Nine cards. Click any card to reveal the answer. Use the Print flashcards button to lay the set out one card per page for offline review.

Q. Two filtering layers and what they catch?

Heuristic (cheap rules: length, ratios, repetition, language ID; catches obvious junk) and classifier (small model trained on curated positive/negative sets; catches subtler quality issues). Together: ~5-10x shrink.

Q. Three dedup levels?

Exact (hash), near-duplicate (MinHash + LSH; the standard), substring/n-gram (long-span matches across docs). Used in combination; ~2-10x more shrink. Catches mirrors, edits, templates, partial overlap.

Q. Why is dedup so impactful?

The web has massive repetition (mirrors, templates, re-publishing). Training on dupes wastes compute and skews the model. Less data, cleaner and unique, often beats more data with duplicates at the same final token count.

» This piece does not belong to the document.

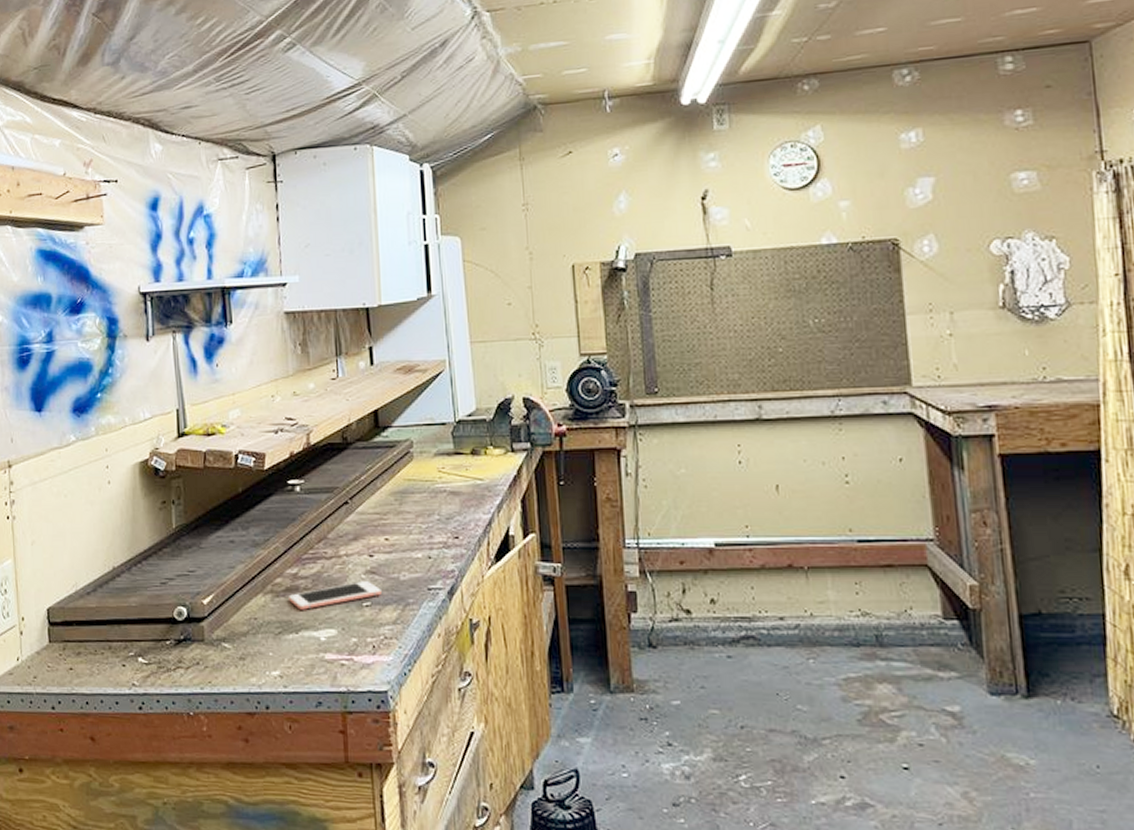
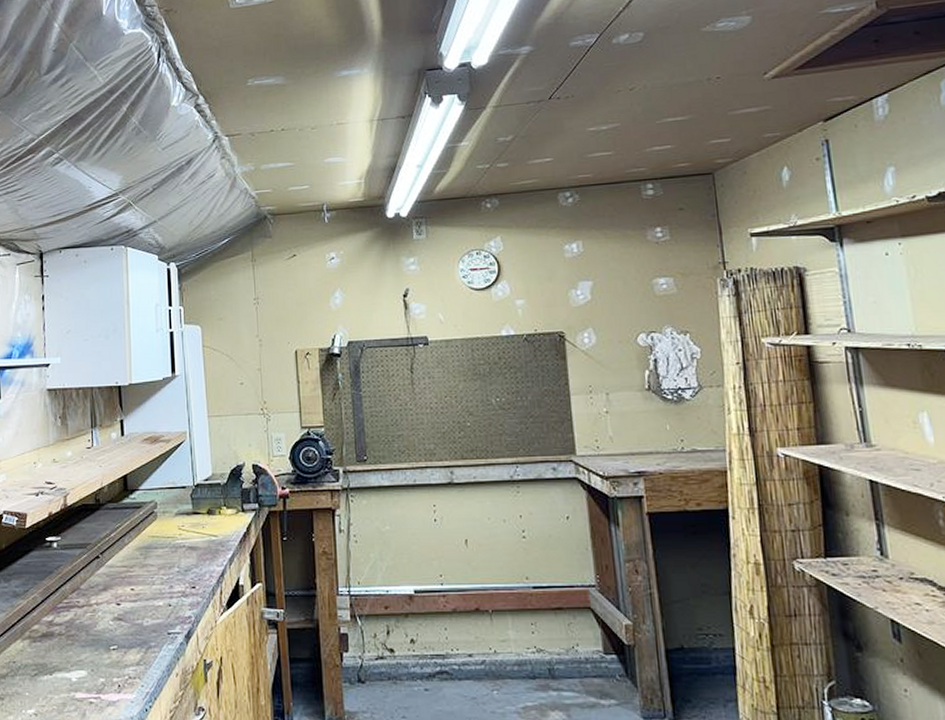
cell phone: present [289,580,381,610] -> none [44,626,127,653]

Q. What is 'learning the mix'?

Methods like DoReMi train tiny proxy models on candidate source mixes, fit how loss responds to per-source weights, propose an empirically-tuned final mix. Replaces hand-tuned ratios; same small-scale-fit-then-extrapolate idea as scaling laws.

Q. Typical multi-epoch policy across slices?

Once over the large web slice (or less), several times over small high-quality slices (wikis, books, code). Over-represents high-density text without inflating the corpus.

Q. Four uses of synthetic data?

Teacher-student distillation, textbook-style synthetic (Phi-class), instruction/dialogue pairs for SFT, self-improvement loops for RL. A fast-growing category alongside web/wiki/code.

Q. Caveat that applies to all synthetic data?

Carries the teacher’s blind spots, errors, and characteristic phrasing into the student. Mitigate with quality filtering of the synthetic stream, dedup, validation against gold, and mixing with non-synthetic.

Q. Diagnose: model underperforms baseline at similar token count, what to check?

(1) Dedup level (exact + near-duplicate + substring?). (2) Mixing weights (code/math/high-density over-weighted vs raw bytes?). (3) Filtering depth (heuristic + classifier-quality layer, or only heuristic?). Fix before retraining at larger scale.

Q. Why is 'data is the moat' about the pipeline, not sources?

Sources (CC, Wikipedia, GitHub, arXiv) are largely shared; the moat is in filter recipes, dedup methods, learned mixing weights, and synthetic-data strategies. Competitive surface in pretraining data is engineering, not collection.